I know this is an extremely old thread, but I ran across it while searching for print catalogs today. Just wanted to comment that I wish more Halloween companies did them. Getting my Frightprops catalog every year really gets me into the season. Would like to see some from Gore Galore, Monster Guts, and maybe even Spirit. I know print catalogs are probably not a cost effective way of doing things these days, but there is just something about having that printed catalog to look through that gets me going.


----------



## RCIAG (Jul 19, 2010)

Improvements Catalog
https://www.improvementscatalog.com/

Here's the link for the Halloween stuff they've got so far:
https://www.improvementscatalog.com/halloween-decor/

Request a paper catalog here:
https://www.improvementscatalog.com/RequestACatalogView?storeId=11653&catalogId=11653


----------



## parthjain102 (Aug 2, 2018)

I have a lot of unique ideas of Halloween decorations[/URL]. Make your party more memorable with us. We design DIY all accessories for halloween party.


----------



## Joana Brown (Jul 31, 2019)

parthjain102 said:


> I have a lot of unique ideas of Halloween decorations[/URL]. Make your party more memorable with us. We design DIY all accessories for halloween party.

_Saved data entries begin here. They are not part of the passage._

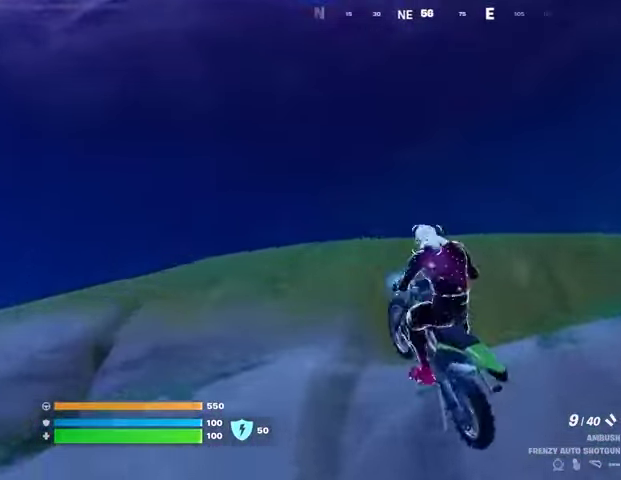
{"buttons": [], "left_stick": "up", "right_stick": "center", "events": [[100, "right_stick", "left"], [233, "right_stick", "center"]]}
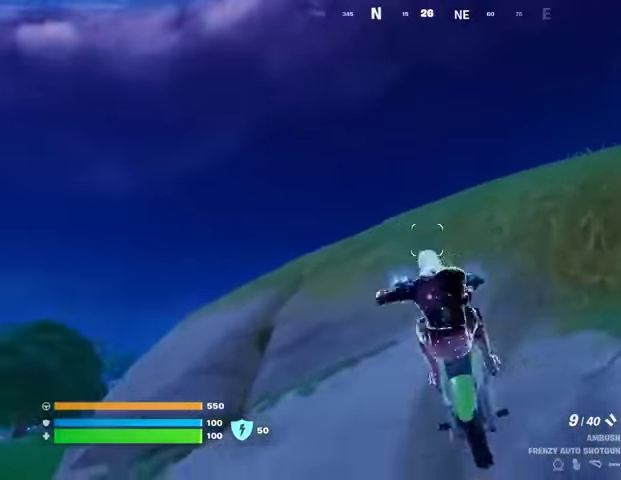
{"buttons": [], "left_stick": "up", "right_stick": "down-left", "events": [[300, "CROSS", "down"], [400, "CROSS", "up"], [433, "right_stick", "down-left"]]}
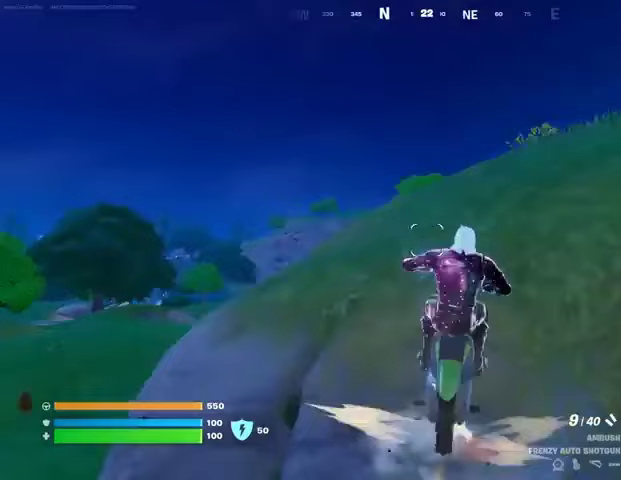
{"buttons": [], "left_stick": "up", "right_stick": "down", "events": [[33, "right_stick", "center"], [500, "right_stick", "down"]]}
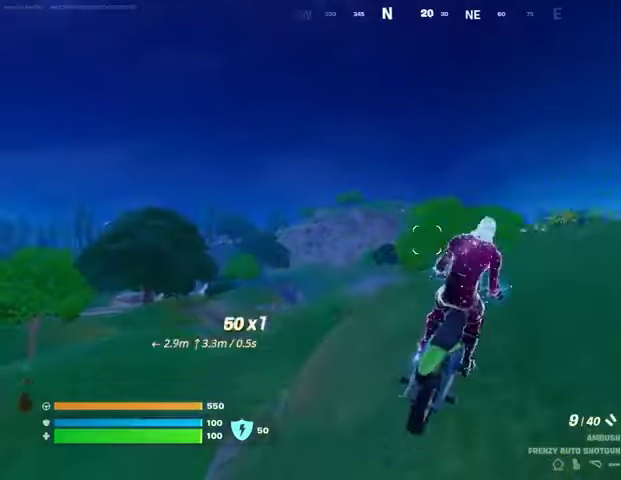
{"buttons": [], "left_stick": "up-right", "right_stick": "center", "events": [[100, "right_stick", "center"], [233, "right_stick", "left"], [300, "left_stick", "up-right"], [367, "right_stick", "center"]]}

what kind of diy ideas did you have?


----------



## Bigbadwolf7676 (Aug 13, 2020)

Oak Lane Cemetery said:


> I know this is an extremely old thread, but I ran across it while searching for print catalogs today. Just wanted to comment that I wish more Halloween companies did them. Getting my Frightprops catalog every year really gets me into the season. Would like to see some from Gore Galore, Monster Guts, and maybe even Spirit. I know print catalogs are probably not a cost effective way of doing things these days, but there is just something about having that printed catalog to look through that gets me going.


Gore galore/spirit Halloween/poison props and several others used to do print catalog's....but stopped a few years ago...I know they can't put everything they have online in one print catalog...but I greatly prefer to look at a print catalog then stare at a computer screen forever.


----------